Vintage original 3.25 x 5.5 in. "country of origin" German postcard featuring the German-born silent film and sound era actor and writer, HARRY HALM. Issued for publicity purposes during his career in the silent era, the handsome actor is depicted in an interior medium publicity shot wearing a white shirt and a dark tie while posing in front of a light studio backdrop. Printed by the renowned Ross-Verlag publishing house of Berlin, this vintage original silent film postcard is unused in very fine condition with a very light diagonal impression on each corner from where it was inserted into an album during the 1920's.

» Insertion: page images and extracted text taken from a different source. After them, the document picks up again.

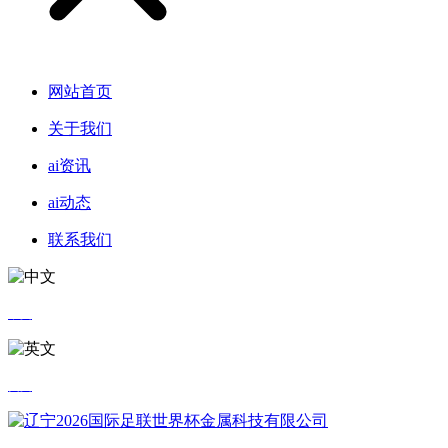
网站首页
关于我们
ai资讯
ai动态
联系我们
中文
英文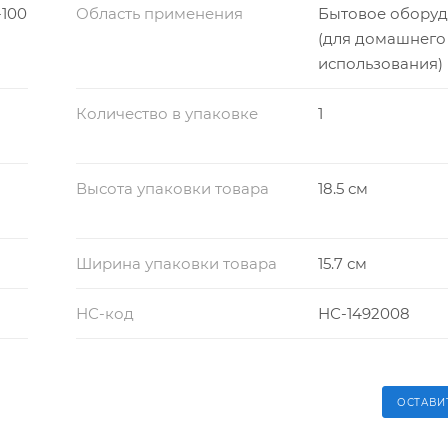
-100
Область применения
Бытовое обору
(для домашнего
использования)
Количество в упаковке
1
Высота упаковки товара
18.5 см
Ширина упаковки товара
15.7 см
НС-код
НС-1492008
ОСТАВИ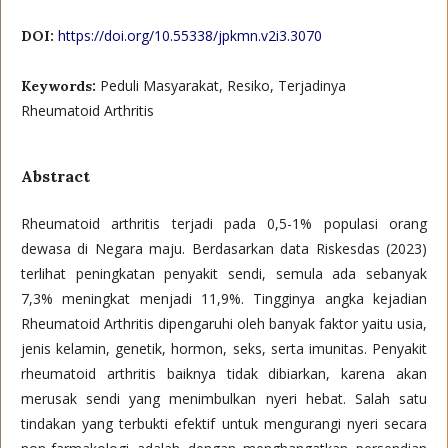
https://doi.org/10.55338/jpkmn.v2i3.3070
DOI:
Peduli Masyarakat, Resiko, Terjadinya
Keywords:
Rheumatoid Arthritis
Abstract
Rheumatoid arthritis terjadi pada 0,5-1% populasi orang
dewasa di Negara maju. Berdasarkan data Riskesdas (2023)
terlihat peningkatan penyakit sendi, semula ada sebanyak
7,3% meningkat menjadi 11,9%. Tingginya angka kejadian
Rheumatoid Arthritis dipengaruhi oleh banyak faktor yaitu usia,
jenis kelamin, genetik, hormon, seks, serta imunitas. Penyakit
rheumatoid arthritis baiknya tidak dibiarkan, karena akan
merusak sendi yang menimbulkan nyeri hebat. Salah satu
tindakan yang terbukti efektif untuk mengurangi nyeri secara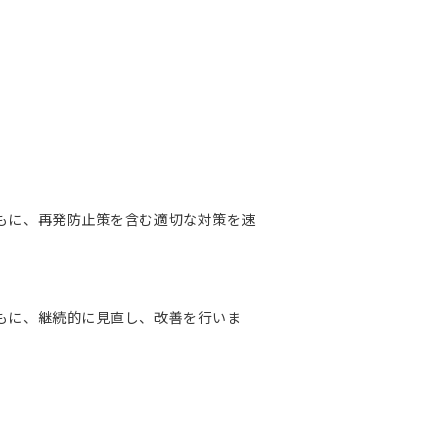
もに、再発防止策を含む適切な対策を速
もに、継続的に見直し、改善を行いま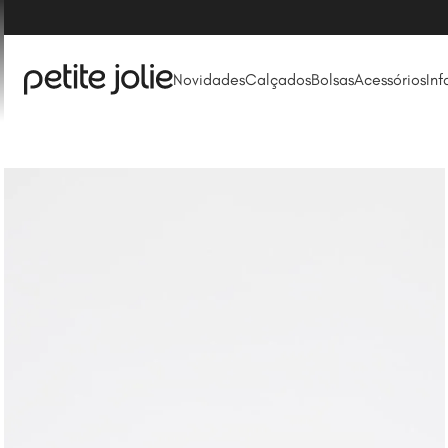
Novidades
Calçados
Bolsas
Acessórios
Inf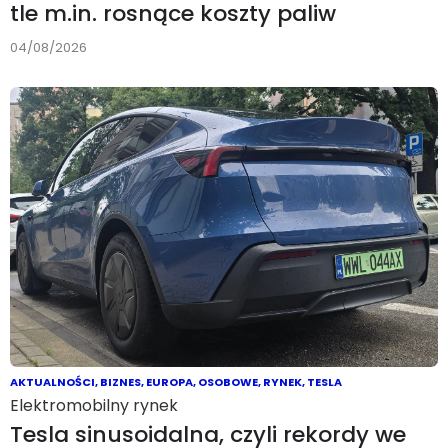
tle m.in. rosnące koszty paliw
04/08/2026
AKTUALNOŚCI
,
BIZNES
,
EUROPA
,
OSOBOWE
,
RYNEK
,
TESLA
Elektromobilny rynek
Tesla sinusoidalna, czyli rekordy we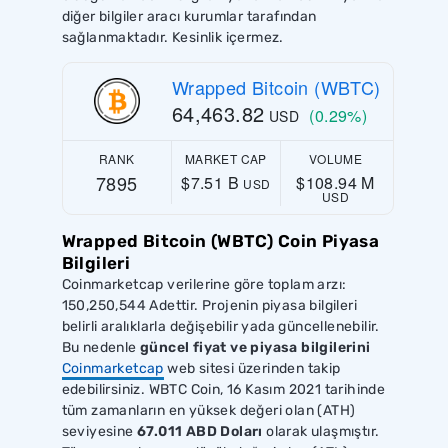
diğer bilgiler aracı kurumlar tarafından
sağlanmaktadır. Kesinlik içermez.
Wrapped Bitcoin (WBTC)
64,463.82
(0.29%)
USD
RANK
MARKET CAP
VOLUME
7895
$7.51 B
$108.94 M
USD
USD
Wrapped Bitcoin (WBTC) Coin Piyasa
Bilgileri
Coinmarketcap verilerine göre toplam arzı:
150,250,544 Adettir. Projenin piyasa bilgileri
belirli aralıklarla değişebilir yada güncellenebilir.
Bu nedenle
güncel fiyat ve piyasa bilgilerini
Coinmarketcap
web sitesi üzerinden takip
edebilirsiniz. WBTC Coin, 16 Kasım 2021 tarihinde
tüm zamanların en yüksek değeri olan (ATH)
seviyesine
67.011 ABD Doları
olarak ulaşmıştır.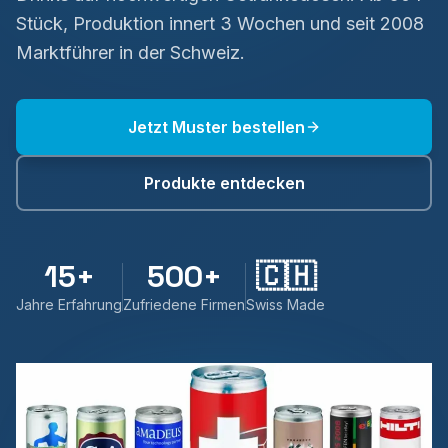
Stück, Produktion innert 3 Wochen und seit 2008
Marktführer in der Schweiz.
Jetzt Muster bestellen
Produkte entdecken
15+
500+
🇨🇭
Jahre Erfahrung
Zufriedene Firmen
Swiss Made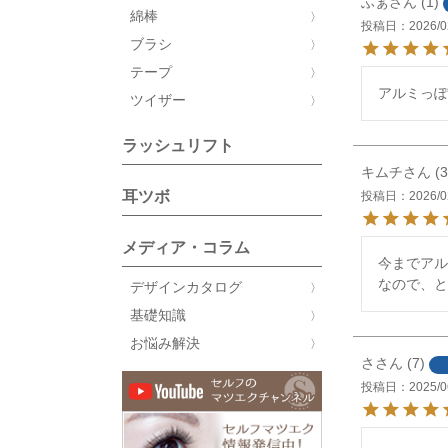
ふぁ
1
綿棒
投稿日
2026/0
ブラシ
テープ
アルミっぽ
ツイザー
ラッシュリフト
キムチ
3
耳ツボ
投稿日
2026/0
メディア・コラム
今までアル
なので、と
デザインカタログ
基礎知識
お悩み解決
さ
7
投稿日
2025/0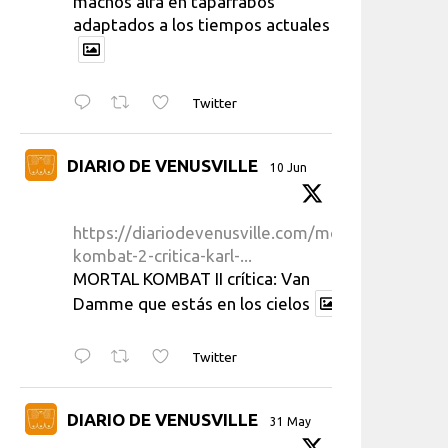
machos alfa en taparrabos
adaptados a los tiempos actuales
Twitter
DIARIO DE VENUSVILLE
10 Jun
https://diariodevenusville.com/mortal-
kombat-2-critica-karl-...
MORTAL KOMBAT II crítica: Van
Damme que estás en los cielos
Twitter
DIARIO DE VENUSVILLE
31 May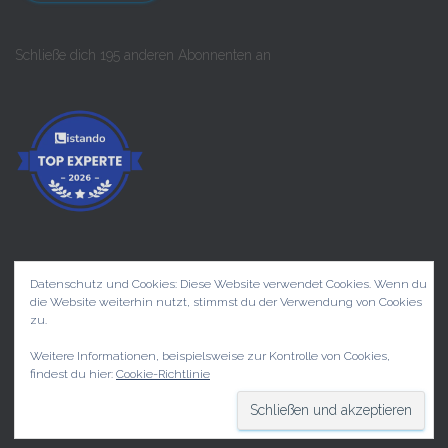
Schließe dich 195 anderen Abonnenten an
Datenschutz und Cookies: Diese Website verwendet Cookies. Wenn du
die Website weiterhin nutzt, stimmst du der Verwendung von Cookies
START
PRIVATKUNDEN
KONZERTE
zu.
Weitere Informationen, beispielsweise zur Kontrolle von Cookies,
UNTERNEHMEN
KONTAKT
findest du hier:
Cookie-Richtlinie
Hestia | Entwickelt von
ThemeIsle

Provenance: Approximately 8 years ago, we purchased a collection of two albums of vintage original German postcards from a rare book dealer at an antiquarian book fair in Pasadena, California (see photos). Approximately half of the postcards were signed by the respective personalities and the ones that were dated by the actors are all dated "1926." We were informed by the dealer that these postcards came from a film collector in Germany who acquired them at the time they were issued and then had them signed by the respective actors when he met them in person. We are now pleased to make these vintage original postcards available to other collectors.

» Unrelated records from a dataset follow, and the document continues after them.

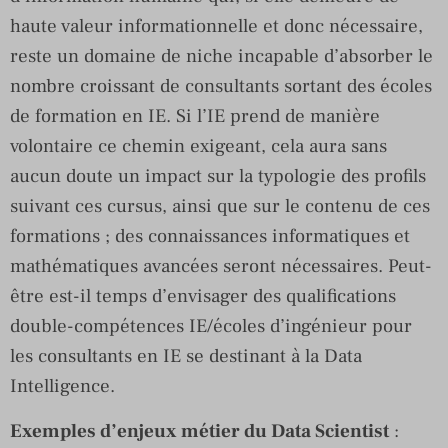
haute valeur informationnelle et donc nécessaire,
reste un domaine de niche incapable d’absorber le
nombre croissant de consultants sortant des écoles
de formation en IE. Si l’IE prend de manière
volontaire ce chemin exigeant, cela aura sans
aucun doute un impact sur la typologie des profils
suivant ces cursus, ainsi que sur le contenu de ces
formations ; des connaissances informatiques et
mathématiques avancées seront nécessaires. Peut-
être est-il temps d’envisager des qualifications
double-compétences IE/écoles d’ingénieur pour
les consultants en IE se destinant à la Data
Intelligence.
Exemples d’enjeux métier du Data Scientist
: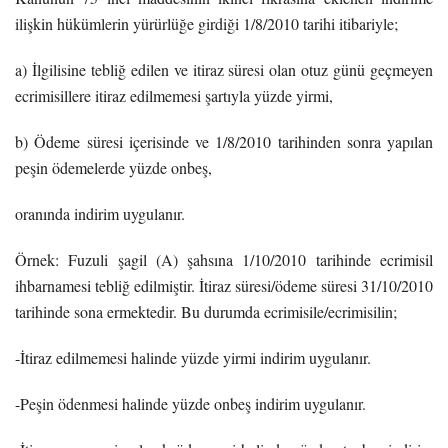
ilişkin hükümlerin yürürlüğe girdiği 1/8/2010 tarihi itibariyle;
a) İlgilisine tebliğ edilen ve itiraz süresi olan otuz günü geçmeyen
ecrimisillere itiraz edilmemesi şartıyla yüzde yirmi,
b) Ödeme süresi içerisinde ve 1/8/2010 tarihinden sonra yapılan
peşin ödemelerde yüzde onbeş,
oranında indirim uygulanır.
Örnek: Fuzuli şagil (A) şahsına 1/10/2010 tarihinde ecrimisil
ihbarnamesi tebliğ edilmiştir. İtiraz süresi/ödeme süresi 31/10/2010
tarihinde sona ermektedir. Bu durumda ecrimisile/ecrimisilin;
-İtiraz edilmemesi halinde yüzde yirmi indirim uygulanır.
-Peşin ödenmesi halinde yüzde onbeş indirim uygulanır.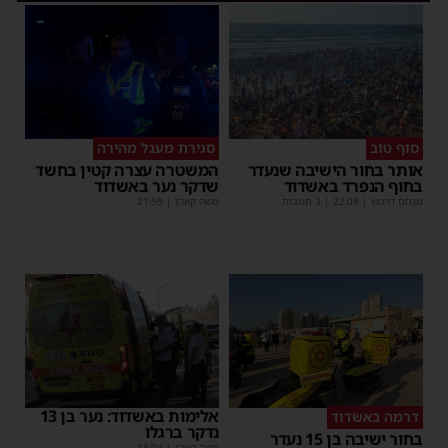
סוף טוב
סגירת מעגל מהירה
אותר בחור הישיבה שנעדר
המשטרה עצרה קטין בחשד
בחוף הנפרד באשדוד
שדקר נער באשדוד
מנחם דויטש
|
22:08
| 3 תגובות
משה קאהן
|
21:59
אלימות באשדוד: נער בן 13
דרמה באשדוד
נדקר ברגלו
בחור ישיבה בן 15 נעדר
משה קאהן
|
18:04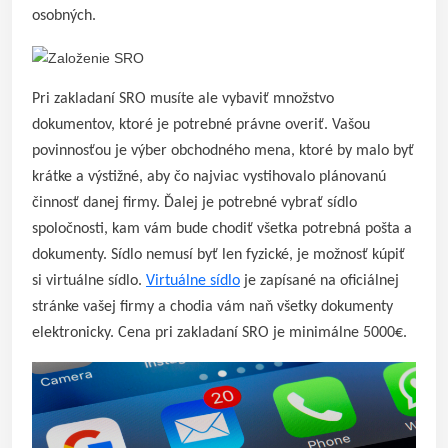
osobných.
Pri zakladaní SRO musíte ale vybaviť množstvo
dokumentov, ktoré je potrebné právne overiť. Vašou
povinnosťou je výber obchodného mena, ktoré by malo byť
krátke a výstižné, aby čo najviac vystihovalo plánovanú
činnosť danej firmy. Ďalej je potrebné vybrať sídlo
spoločnosti, kam vám bude chodiť všetka potrebná pošta a
dokumenty. Sídlo nemusí byť len fyzické, je možnosť kúpiť
si virtuálne sídlo.
Virtuálne sídlo
je zapísané na oficiálnej
stránke vašej firmy a chodia vám naň všetky dokumenty
elektronicky. Cena pri zakladaní SRO je minimálne 5000€.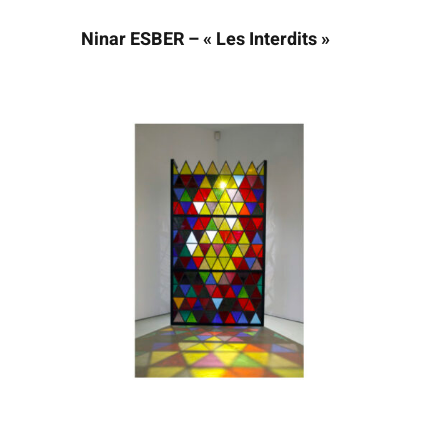
Ninar ESBER – « Les Interdits »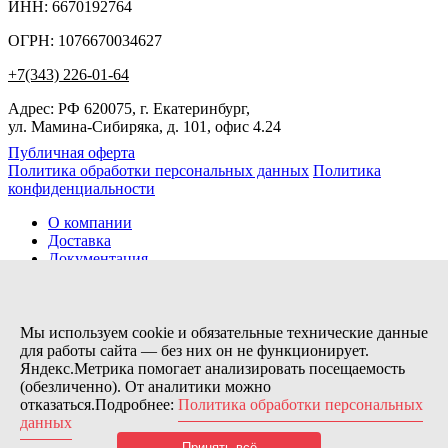
ИНН: 6670192764
ОГРН: 1076670034627
+7(343) 226-01-64
Адрес: РФ 620075, г. Екатеринбург,
ул. Мамина-Сибиряка, д. 101, офис 4.24
Публичная оферта
Политика обработки персональных данных
Политика
конфиденциальности
О компании
Доставка
Документация
Новости
Помощь
Контакты
Мы используем cookie и обязательные технические данные
для работы сайта — без них он не функционирует.
Яндекс.Метрика помогает анализировать посещаемость
Заказов сегодня / Всего
(обезличенно). От аналитики можно
14
отказаться.Подробнее:
Политика обработки персональных
11154
данных
Нас можно найти тут:
Принять всё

Harry Halm (1901–1980) was a German film actor and was the son of theater manager and film director. He was an actor and writer, known for Die verschwundene Frau (1929), Sein Scheidungsgrund (1931), and Im Weissen Rössl (1952). He took acting lessons with Eduard von Winterstein and Hermann Vallentin and began his stage career in 1919 at the Schauspielhaus in in Potsdam. Because of his hereditary influences, he launched an acting career in the film industry in the 1920's, playing romantic leading roles in films often opposite Lillian Harvey. At the beginning of the 1930's, he appeared in sound films such as Hokuspokus (1930), Der wahre Jakob (1931), and Ein toller Fall (1932), after which he disappeared completely from the screen and only surfaced again in 1948 for the film Hin und her. He found roles hard to come by during the national socialist era, ostensibly for reasons “pertaining to race.” He then moved to Austria, where he operated a bar called the “Top Hat” (in deference to the 1935 Astaire/Rogers musical) and later became a tobacconist. Harry Halm died on November 22, 1980 in Munich, Bavaria, West Germany.

Ross-Verlag in Berlin was a German publishing house specialized in photographs and photo postcards of artists. The owner of the company was Heinrich Ross (b. 10 August 1870; d. after 1954 as emigrant in the USA).